Ritchie pasó algunos años perdido en la vorágine hollywoodense. En ese tiempo disparó dos partes algo resultonas de su versión del clásico detective Sherlock Holmes, y una película intrascendente de espionaje; en 2017 sacó pecho con King Arthur: Legend of the Sword y apenas dos años después se vino abajo con una estúpida, insulsa, Aladdin. Necesitaba pasta, Ritchie. Se metió en la tripa larga de los films comerciales y salió bastante maltratado por la crítica, ya sin buenas noticias suyas desde aquel último chispazo de humor negro británico y gansterismo que fue RocknRolla (2008).

Antes, cuando Ritchie no se había tostado con el sol californiano ni había recogido el maleficio de Basquiat entre las piernas de Madonna, conquistó a los cinéfilos con dos películas buenas, marca de la casa: Lock, Stock and Two Smoking Barrels (1998) y Snatch (2000). Dos cintas con bastante acción, tipos duros pasados por la lluvia londinense y diálogos secos, ágiles, cercanos al gag ácido de lo más british. Esos parlamentos inteligentes, tarantinianos, cargaron las primeras críticas, y desde entonces Guy sería conocido como un imitador sobresaliente de la narrativa bandolera y el ecosistema cinematográfico del genial Quentin. Aunque la influencia del cineasta americano importaba poco, porque la apuesta estética de Ritchie iba más de la aceleración de tempos, de cámaras lentas en atmósferas oclusivas en plano detalle, rejuegos técnicos que daban como resultado un relato rapilento, vertiginoso. En sus obras casi siempre apuesta por la no linealidad del argumento, por la historia fragmentada que combustiona a partir de ciertos detalles precisos, elementos desencadenantes: un perro, un diamante, una pistola dorada en miniatura…

Cubacitas

Si hay choques de carros, es un film de Guy Ritchie.
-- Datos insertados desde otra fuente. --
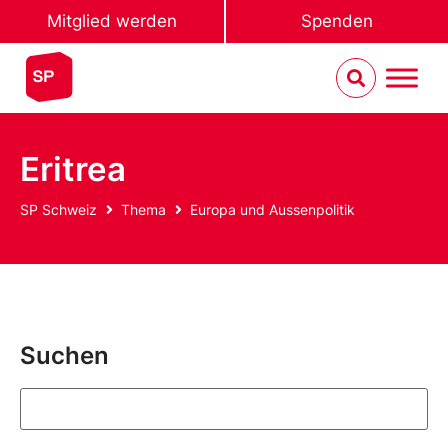
Mitglied werden
Spenden
Eritrea
SP Schweiz
Thema
Europa und Aussenpolitik
Suchen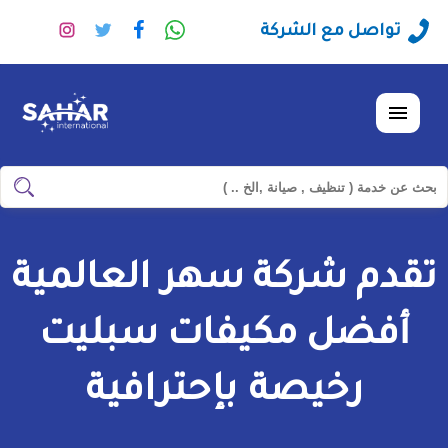
راسلنا
تابعنا
تابعنا
تابعنا
تواصل مع الشركة
عبر
على
على
على
الواتساب
فيسبوك
تويتر
انستجرا
القائمة
ابحث
ابحث
في
شركة
تقدم شركة سهر العالمية
سهر
العالمية
أفضل مكيفات سبليت
رخيصة بإحترافية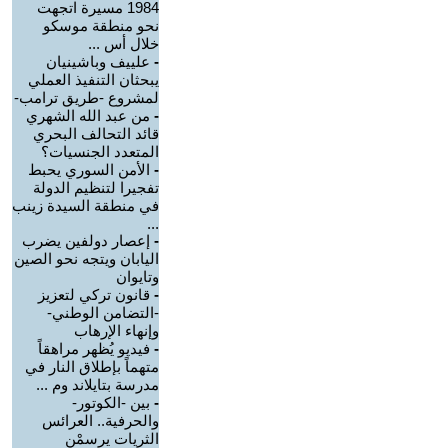
1984 مسيرة اتجهت
نحو منطقة موسكو
خلال أس ...
-
علييف وباشينيان
يبحثان التنفيذ العملي
لمشروع -طريق ترامب-
-
من عبد الله الشهري
قائد التحالف البحري
المتعدد الجنسيات؟
-
الأمن السوري يحبط
تفجيرا لتنظيم الدولة
في منطقة السيدة زينب
...
-
إعصار دولفين يضرب
اليابان ويتجه نحو الصين
وتايوان
-
قانون تركي لتعزيز
-التضامن الوطني-
وإنهاء الإرهاب
-
فيديو يُظهر مراهقاً
متهماً بإطلاق النار في
مدرسة بتايلاند وم ...
-
بين -الكوتور-
والحرفية.. العرائس
الثريات يرسمْن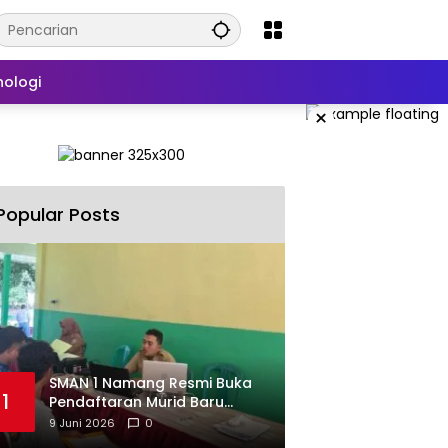
nologi
×
Popular Posts
SMAN 1 Namang Resmi Buka
1
Pendaftaran Murid Baru
2026/2027
9 Juni 2026
0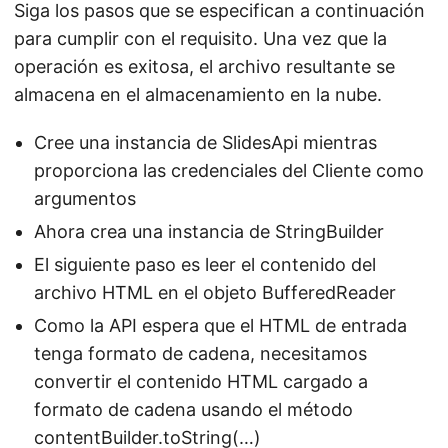
Siga los pasos que se especifican a continuación
para cumplir con el requisito. Una vez que la
operación es exitosa, el archivo resultante se
almacena en el almacenamiento en la nube.
Cree una instancia de SlidesApi mientras
proporciona las credenciales del Cliente como
argumentos
Ahora crea una instancia de StringBuilder
El siguiente paso es leer el contenido del
archivo HTML en el objeto BufferedReader
Como la API espera que el HTML de entrada
tenga formato de cadena, necesitamos
convertir el contenido HTML cargado a
formato de cadena usando el método
contentBuilder.toString(…)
Si hay delincuentes simpaticones y chistosos que hablan como académicos sobre temas intrascendentes a la hora del té; si hay chinos traficantes y negros ladrones casi siempre presentados como recaderos tontorrones y manipulables, si hay judíos o gitanos; si hay, además, tipos afeminados increíblemente duros y una voz en off que relata la biografía de cada personaje, sus frustraciones y cuenta lo jodidamente salvajes que son; si, de paso, hay cuatro o cinco secuencias de gente conversando dentro de un carro, desperdigando como un juego de yaquis las consonantes obesas del inglés británico durante diálogos de lo más cretinos…
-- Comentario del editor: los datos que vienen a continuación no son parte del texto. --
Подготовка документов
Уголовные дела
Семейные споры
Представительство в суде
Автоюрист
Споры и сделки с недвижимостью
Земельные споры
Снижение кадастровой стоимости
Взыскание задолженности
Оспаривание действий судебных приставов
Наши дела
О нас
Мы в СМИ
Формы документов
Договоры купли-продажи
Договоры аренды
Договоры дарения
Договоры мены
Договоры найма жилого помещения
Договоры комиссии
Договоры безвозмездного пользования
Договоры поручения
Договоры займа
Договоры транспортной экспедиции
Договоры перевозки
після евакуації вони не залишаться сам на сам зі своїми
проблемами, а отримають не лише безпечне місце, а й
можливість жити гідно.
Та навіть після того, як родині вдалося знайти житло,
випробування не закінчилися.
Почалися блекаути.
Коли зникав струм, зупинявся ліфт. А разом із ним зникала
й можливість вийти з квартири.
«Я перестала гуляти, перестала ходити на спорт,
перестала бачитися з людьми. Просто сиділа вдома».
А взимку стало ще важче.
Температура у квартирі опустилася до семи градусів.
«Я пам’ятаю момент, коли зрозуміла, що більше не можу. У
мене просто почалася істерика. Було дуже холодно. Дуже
Si hay un primerísimo primer plano al cañón de una pistola o a una dentadura revestida de oro; si hay smash cut a montones, si hay prolepsis; si hay un tipo siempre en el momento y lugar equivocado pero no muere aunque lo salpiquen de sangre porque puede, incluso, esquivar balas sin darlo por hecho, entonces podemos afirmar que es un film del viejo Ritchie.

De todo eso, en mayor o menor cuantía, podemos encontrar en The Gentlemen. Tenemos a Hugh Grant en plena forma, en el papel de reportero experto en camuflajes y desplazamientos en terreno enemigo, medio paparazzi, chantajista a tiempo completo y homosexual de momentos puntuales, muy brillantes, para este actor que empezó a creérselo cuando abandonó las comedias románticas. Excelente.

Sigue un Matthew McConaughey a quien hizo muy mal el tiempo en Londres. No desentona bajo los trajes lujosos de un magnate, traficante y dueño de una trasnacional comercializadora de marihuana, pero es, por momentos, demasiado plano. Aunque después de las descomunales actuaciones de Dallas Buyers Club (2013) y True Detective, todo lo que haga el caballero de Texas nos parecerá mediocre.

El resto del reparto cumple.

The Gentlemen es la película más estilizada de Ritchie, quien se pone lúdico incluso al punto de insertar elementos metatextuales en un rejuego cinematográfico: los hechos que se narran en la cinta mientras el reportero interpretado por Grant relata (lo que sucedió y sucederá) una historia contenida en un guion ya escrito por él mismo. El enredo está servido. Desde el inicio la narración gira, se tuerce, oscila… Es un film para espectadores detallistas.

El montaje es de primera, un trabajo absolutamente bestial del australiano Paul Machliss, acostumbrado a las secuencias rápidas y cortas desde su trabajo en Baby Driver (2017).

Para ver las películas del verdadero Guy Ritchie, el premium, el de Snatch y Revolver, el “imitador” insuperable de Tarantino, hay que sentarse frente a la pantalla sin prejuicios, dispuesto a inhalar la mezcla de violencia y humor negro más exquisita del otro lado del Atlántico. El cineasta británico no será recordado como Scorsese ni como Leone, ni será cátedra para los epígonos fervorosos del autor de Reservoir Dogs (1992), pero siempre estará ahí para cuando los tardíos sepan que a estas alturas ya es demasiado estúpido seguir impresionado por Tarantino.